- [TASK INSTRUCTIONS]: The output should be every line below, retyped exactly, with no images.
** Opening MATERIAL FOR THIS TASK block **
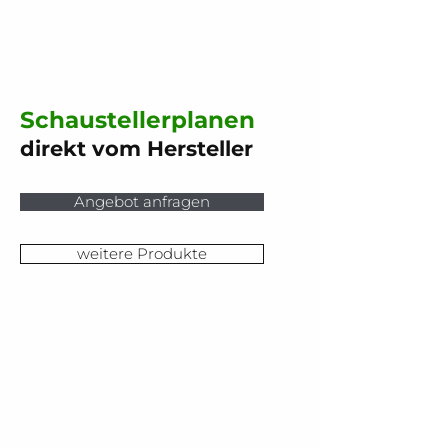
Schaustellerplanen
direkt vom Hersteller
Angebot anfragen
weitere Produkte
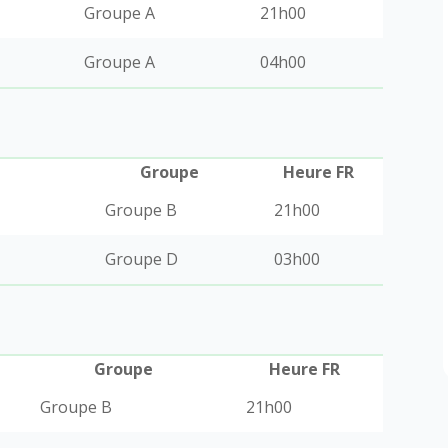
Groupe A
21h00
Groupe A
04h00
Groupe
Heure FR
Groupe B
21h00
Groupe D
03h00
Groupe
Heure FR
Groupe B
21h00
** Closing MATERIAL FOR THIS TASK block **
- [RESPONSE BOX]:
Schaustellerplanen
direkt vom Hersteller
Angebot anfragen
weitere Produkte
Groupe A
21h00
Groupe A
04h00
Groupe
Heure FR
Groupe B
21h00
Groupe D
03h00
Groupe
Heure FR
Groupe B
21h00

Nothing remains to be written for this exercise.